(Exercise instructions) Only the lines below from the one that contains "Uso responsable de sus" through the one that contains "ta Molina será parte del elenco de" should appear in your answer, exact and without pictures.

(Exercise data)
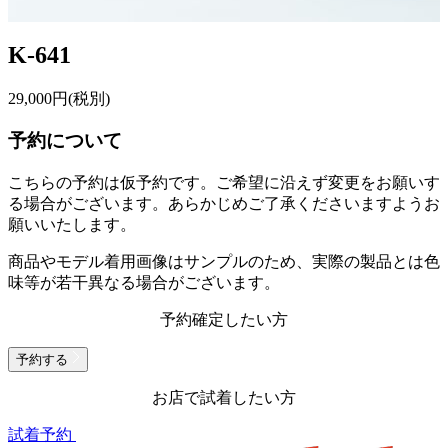
K-641
29,000
円(税別)
予約について
こちらの予約は仮予約です。
ご希望に沿えず変更をお願いす
る場合がございます。あらかじめご了承くださいますようお
願いいたします。
商品やモデル着用画像はサンプルのため、実際の製品とは色
味等が若干異なる場合がございます。
予約確定したい方
予約する
お店で試着したい方
試着予約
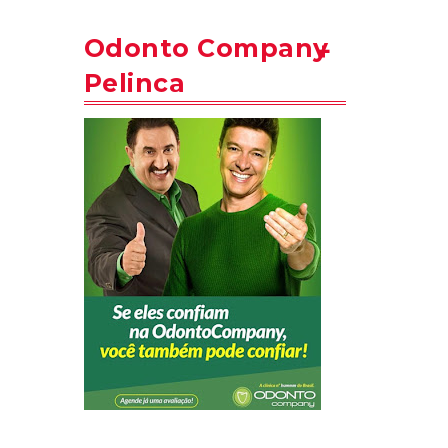
Odonto Company
Pelinca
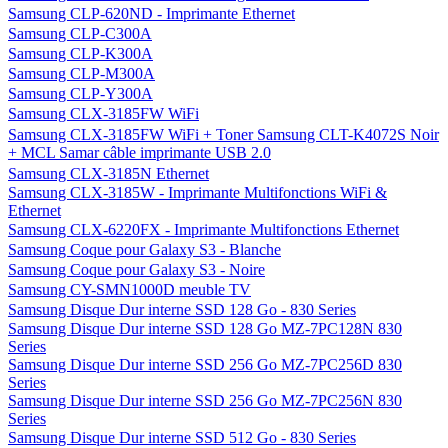
Samsung CLP-620ND - Imprimante Ethernet
Samsung CLP-C300A
Samsung CLP-K300A
Samsung CLP-M300A
Samsung CLP-Y300A
Samsung CLX-3185FW WiFi
Samsung CLX-3185FW WiFi + Toner Samsung CLT-K4072S Noir
+ MCL Samar câble imprimante USB 2.0
Samsung CLX-3185N Ethernet
Samsung CLX-3185W - Imprimante Multifonctions WiFi &
Ethernet
Samsung CLX-6220FX - Imprimante Multifonctions Ethernet
Samsung Coque pour Galaxy S3 - Blanche
Samsung Coque pour Galaxy S3 - Noire
Samsung CY-SMN1000D meuble TV
Samsung Disque Dur interne SSD 128 Go - 830 Series
Samsung Disque Dur interne SSD 128 Go MZ-7PC128N 830
Series
Samsung Disque Dur interne SSD 256 Go MZ-7PC256D 830
Series
Samsung Disque Dur interne SSD 256 Go MZ-7PC256N 830
Series
Samsung Disque Dur interne SSD 512 Go - 830 Series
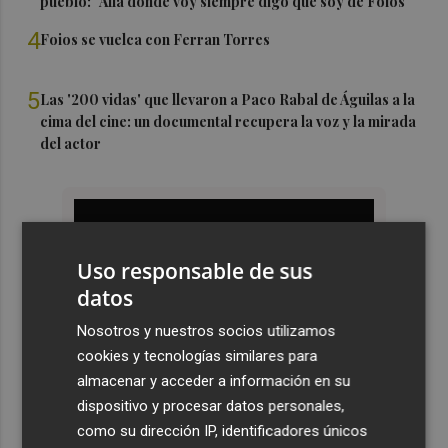
pueblo: "Allá donde voy siempre digo que soy de Foios"
4
Foios se vuelca con Ferran Torres
5
Las '200 vidas' que llevaron a Paco Rabal de Águilas a la
cima del cine: un documental recupera la voz y la mirada
del actor
Uso responsable de sus
datos
Nosotros y nuestros socios utilizamos
cookies y tecnologías similares para
almacenar y acceder a información en su
dispositivo y procesar datos personales,
como su dirección IP, identificadores únicos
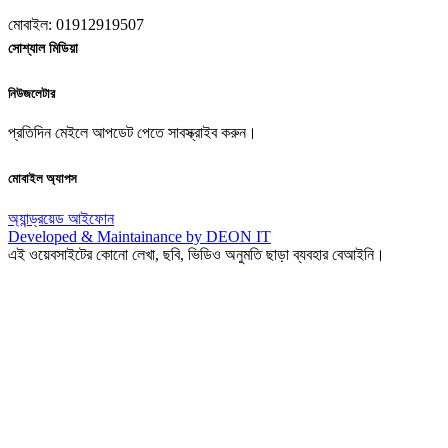
মোবাইল: 01912919507
সোশ্যাল মিডিয়া
নিউজলেটার
প্রতিদিন মেইলে আপডেট পেতে সাবস্ক্রাইব করুন।
মোবাইল অ্যাপস
অ্যান্ড্রয়েড
আইফোন
Developed & Maintainance by DEON IT
এই ওয়েবসাইটের কোনো লেখা, ছবি, ভিডিও অনুমতি ছাড়া ব্যবহার বেআইনি।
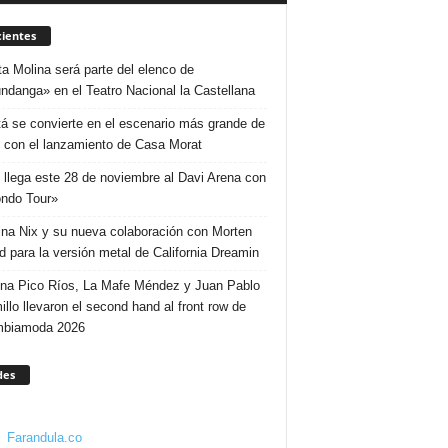
ientes
ta Molina será parte del elenco de
ndanga» en el Teatro Nacional la Castellana
á se convierte en el escenario más grande de
 con el lanzamiento de Casa Morat
 llega este 28 de noviembre al Davi Arena con
ndo Tour»
ina Nix y su nueva colaboración con Morten
d para la versión metal de California Dreamin
ina Pico Ríos, La Mafe Méndez y Juan Pablo
illo llevaron el second hand al front row de
mbiamoda 2026
des
Farandula.co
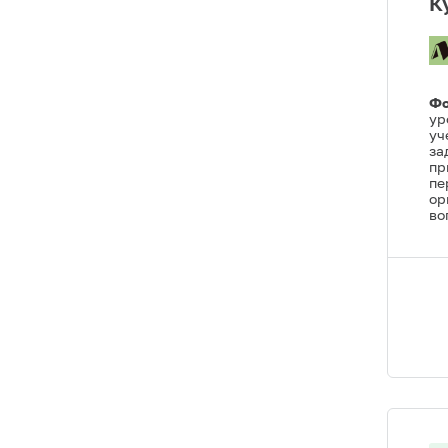
К
Фо
ур
уч
за
пр
пе
ор
во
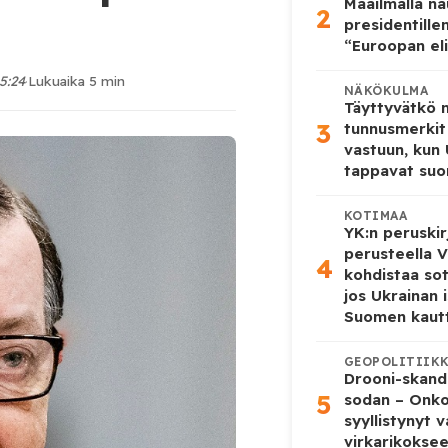
Maailmalla n
2
presidentille
“Euroopan eli
15:24
·
Lukuaika 5 min
NÄKÖKULMA
Täyttyvätkö
3
tunnusmerkit
vastuun, kun
tappavat suo
KOTIMAA
YK:n peruskir
perusteella V
4
kohdistaa so
jos Ukrainan 
Suomen kaut
GEOPOLITIIK
Drooni-skanda
5
sodan – Onk
syyllistynyt 
virkarikokse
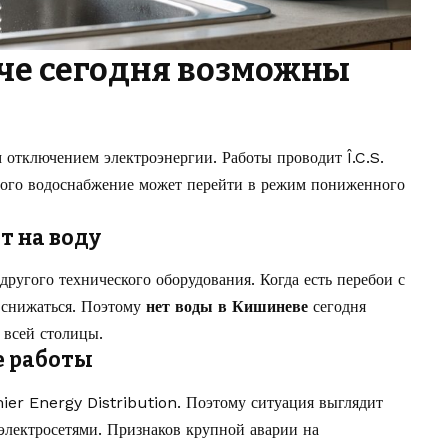
че сегодня возможны
 отключением электроэнергии. Работы проводит Î.C.S.
того водоснабжение может перейти в режим пониженного
т на воду
другого технического оборудования. Когда есть перебои с
т снижаться. Поэтому
нет воды в Кишиневе
сегодня
е всей столицы.
е работы
ier Energy Distribution. Поэтому ситуация выглядит
 электросетями. Признаков крупной аварии на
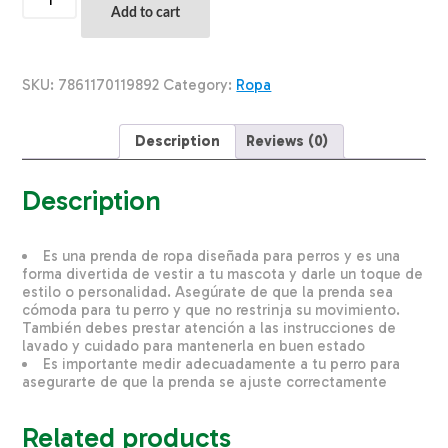
Para
Add to cart
Perros
Vestido
Fantasía
THE
SKU:
7861170119892
Category:
Ropa
PET
FACTORY
Talla
Description
Reviews (0)
Pequeño
quantity
Description
Es una prenda de ropa diseñada para perros y es una
forma divertida de vestir a tu mascota y darle un toque de
estilo o personalidad. Asegúrate de que la prenda sea
cómoda para tu perro y que no restrinja su movimiento.
También debes prestar atención a las instrucciones de
lavado y cuidado para mantenerla en buen estado
Es importante medir adecuadamente a tu perro para
asegurarte de que la prenda se ajuste correctamente
Related products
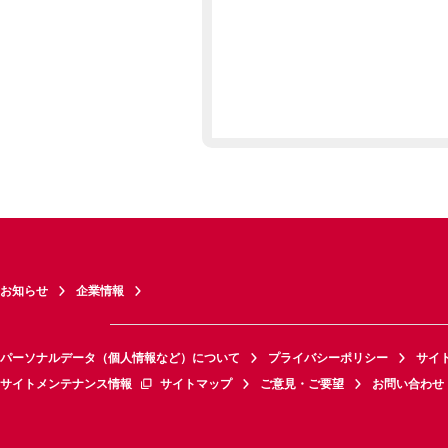
お知らせ
企業情報
パーソナルデータ（個人情報など）について
プライバシーポリシー
サイ
サイトメンテナンス情報
サイトマップ
ご意見・ご要望
お問い合わせ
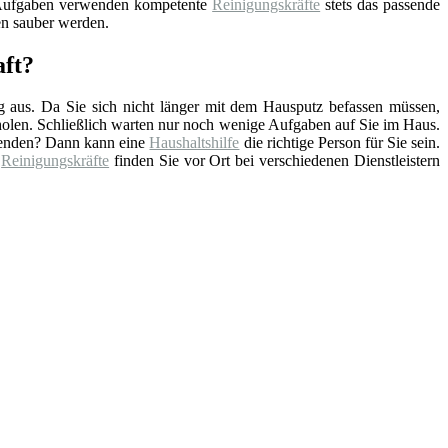
 Aufgaben verwenden kompetente
Reinigungskräfte
stets das passende
en sauber werden.
aft?
ag aus. Da Sie sich nicht länger mit dem Hausputz befassen müssen,
rholen. Schließlich warten nur noch wenige Aufgaben auf Sie im Haus.
hwenden? Dann kann eine
Haushaltshilfe
die richtige Person für Sie sein.
e
Reinigungskräfte
finden Sie vor Ort bei verschiedenen Dienstleistern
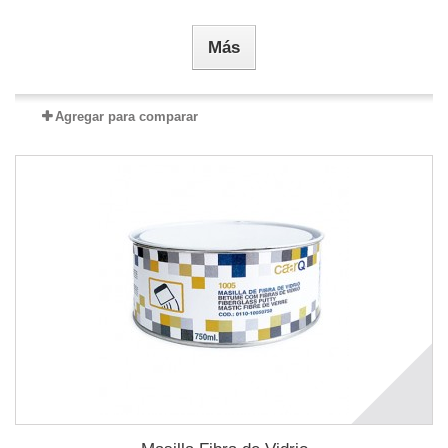
Más
Agregar para comparar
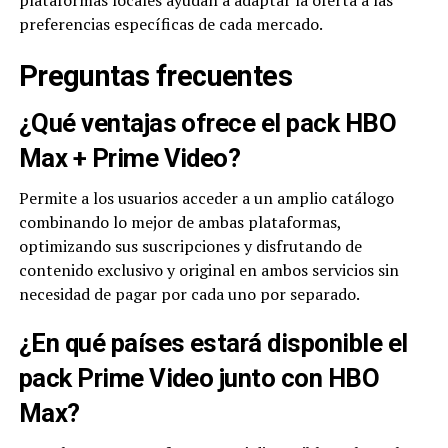
plataformas locales ayudan a adaptar la oferta a las
preferencias específicas de cada mercado.
Preguntas frecuentes
¿Qué ventajas ofrece el pack HBO
Max + Prime Video?
Permite a los usuarios acceder a un amplio catálogo
combinando lo mejor de ambas plataformas,
optimizando sus suscripciones y disfrutando de
contenido exclusivo y original en ambos servicios sin
necesidad de pagar por cada uno por separado.
¿En qué países estará disponible el
pack Prime Video junto con HBO
Max?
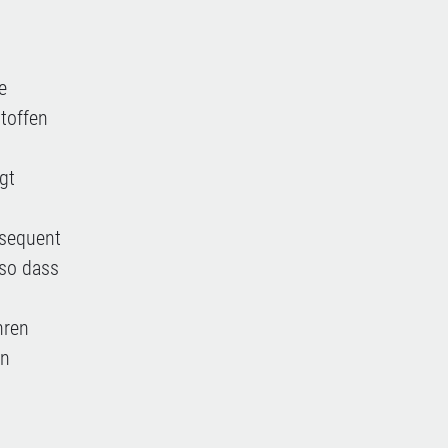
e
toffen
gt
nsequent
 so dass
hren
en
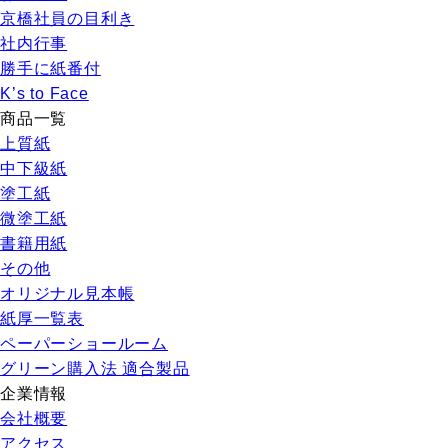
京橋社員の目利き
社内行事
勝手に紙番付
K’s to Face
商品一覧
上質紙
中下級紙
塗工紙
微塗工紙
書籍用紙
その他
オリジナル見本帳
紙厚一覧表
ペーパーショールーム
グリーン購入法 適合製品
企業情報
会社概要
アクセス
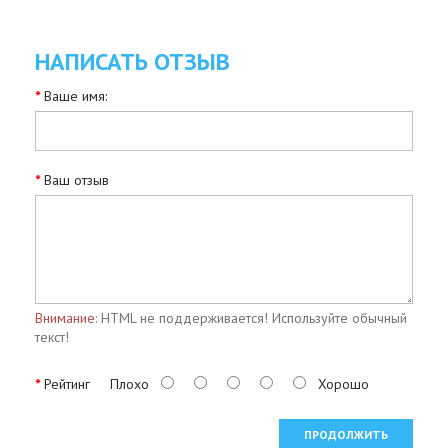
НАПИСАТЬ ОТЗЫВ
Ваше имя:
Ваш отзыв
Внимание:
HTML не поддерживается! Используйте обычный
текст!
Рейтинг
Плохо
Хорошо
ПРОДОЛЖИТЬ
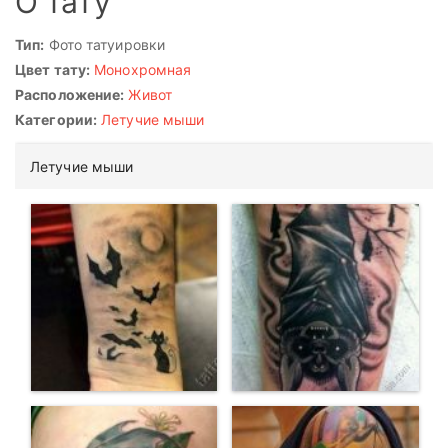
О тату
Тип:
Фото татуировки
Цвет тату:
Монохромная
Расположение:
Живот
Категории:
Летучие мыши
Летучие мыши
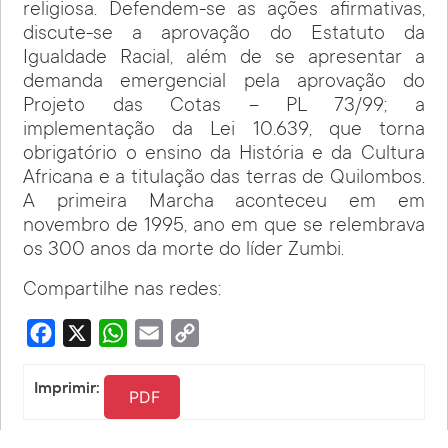
religiosa. Defendem-se as ações afirmativas,
discute-se a aprovação do Estatuto da
Igualdade Racial, além de se apresentar a
demanda emergencial pela aprovação do
Projeto das Cotas – PL 73/99; a
implementação da Lei 10.639, que torna
obrigatório o ensino da História e da Cultura
Africana e a titulação das terras de Quilombos.
A primeira Marcha aconteceu em em
novembro de 1995, ano em que se relembrava
os 300 anos da morte do líder Zumbi.
Compartilhe nas redes:
Facebook
X
WhatsApp
Email
Copy
Link
Imprimir:
PDF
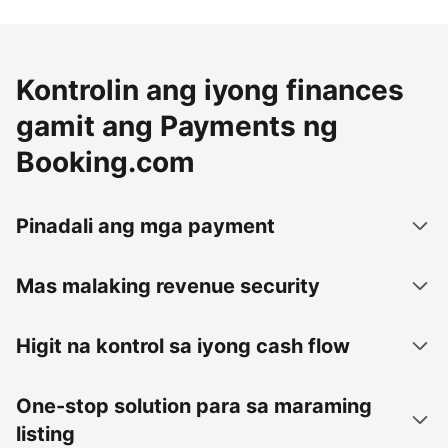
Kontrolin ang iyong finances
gamit ang Payments ng
Booking.com
Pinadali ang mga payment
Mas malaking revenue security
Higit na kontrol sa iyong cash flow
One-stop solution para sa maraming
listing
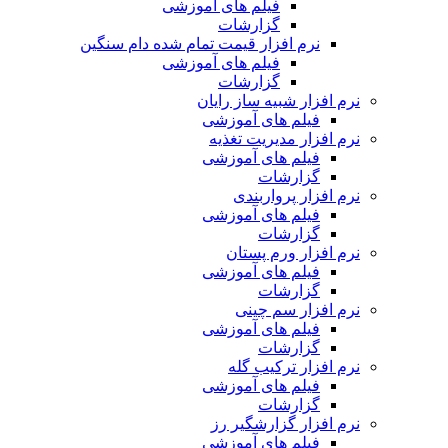
فیلم های آموزشی
گزارشات
نرم افزار قیمت تمام شده دام سنگین
فیلم های آموزشی
گزارشات
نرم افزار شبیه ساز رایان
فیلم های آموزشی
نرم افزار مدیریت تغذیه
فیلم های آموزشی
گزارشات
نرم افزار پرواربندی
فیلم های آموزشی
گزارشات
نرم افزار ورم پستان
فیلم های آموزشی
گزارشات
نرم افزار سم چینی
فیلم های آموزشی
گزارشات
نرم افزار ترکیب گله
فیلم های آموزشی
گزارشات
نرم افزار گزارشگیر رز
فیلم های آموزشی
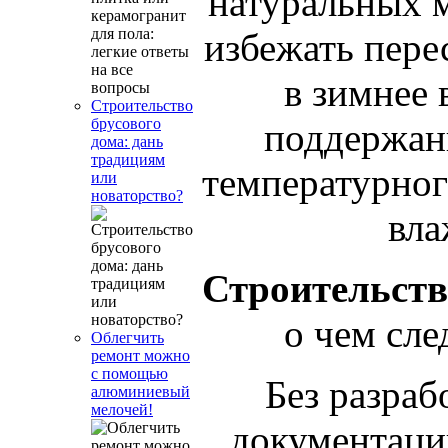
натуральных м
избежать пере
в зимнее 
Строительство
брусового
поддержан
дома: дань
традициям
температурног
или
новаторство?
вла
С
троительств
о чем сле
Облегчить
ремонт можно
с помощью
Без разраб
алюминиевый
мелочей!
документац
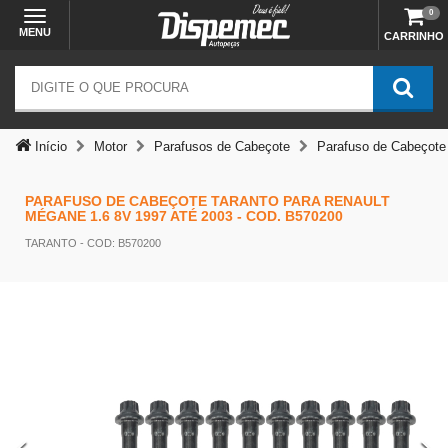
0
MENU
CARRINHO
Início
Motor
Parafusos de Cabeçote
Parafuso de Cabeçote
PARAFUSO DE CABEÇOTE TARANTO PARA RENAULT
MÉGANE 1.6 8V 1997 ATÉ 2003 - COD. B570200
TARANTO
- COD: B570200
Temos outras opções mais
adequadas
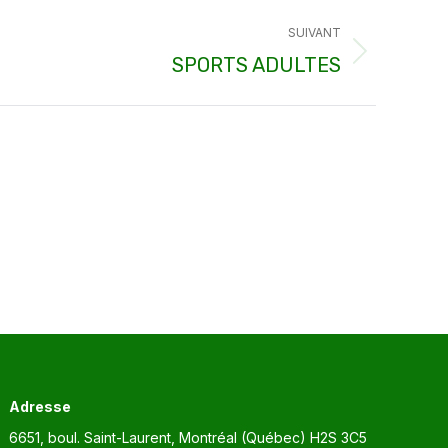
SUIVANT
SPORTS ADULTES
Adresse
6651, boul. Saint-Laurent, Montréal (Québec) H2S 3C5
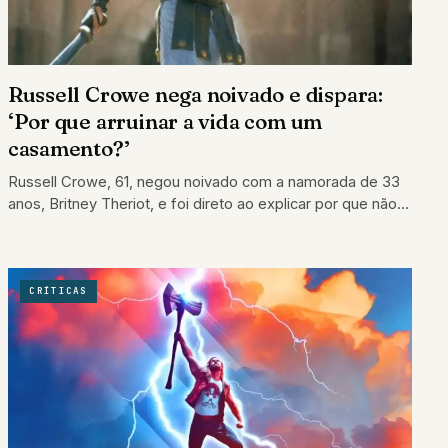
Russell Crowe nega noivado e dispara:
‘Por que arruinar a vida com um
casamento?’
Russell Crowe, 61, negou noivado com a namorada de 33
anos, Britney Theriot, e foi direto ao explicar por que não
se…
CRÍTICAS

(Output for this task)
Uso responsable de sus
datos
Nosotros y nuestros socios utilizamos
cookies y tecnologías similares para
almacenar y acceder a información en su
dispositivo y procesar datos personales,
como su dirección IP, identificadores únicos
মোবাইল: 01912919507
সোশ্যাল মিডিয়া
নিউজলেটার
প্রতিদিন মেইলে আপডেট পেতে সাবস্ক্রাইব করুন।
মোবাইল অ্যাপস
অ্যান্ড্রয়েড
আইফোন
Developed & Maintainance by DEON IT
এই ওয়েবসাইটের কোনো লেখা, ছবি, ভিডিও অনুমতি ছাড়া ব্যবহার বেআইনি।
ientes
ta Molina será parte del elenco de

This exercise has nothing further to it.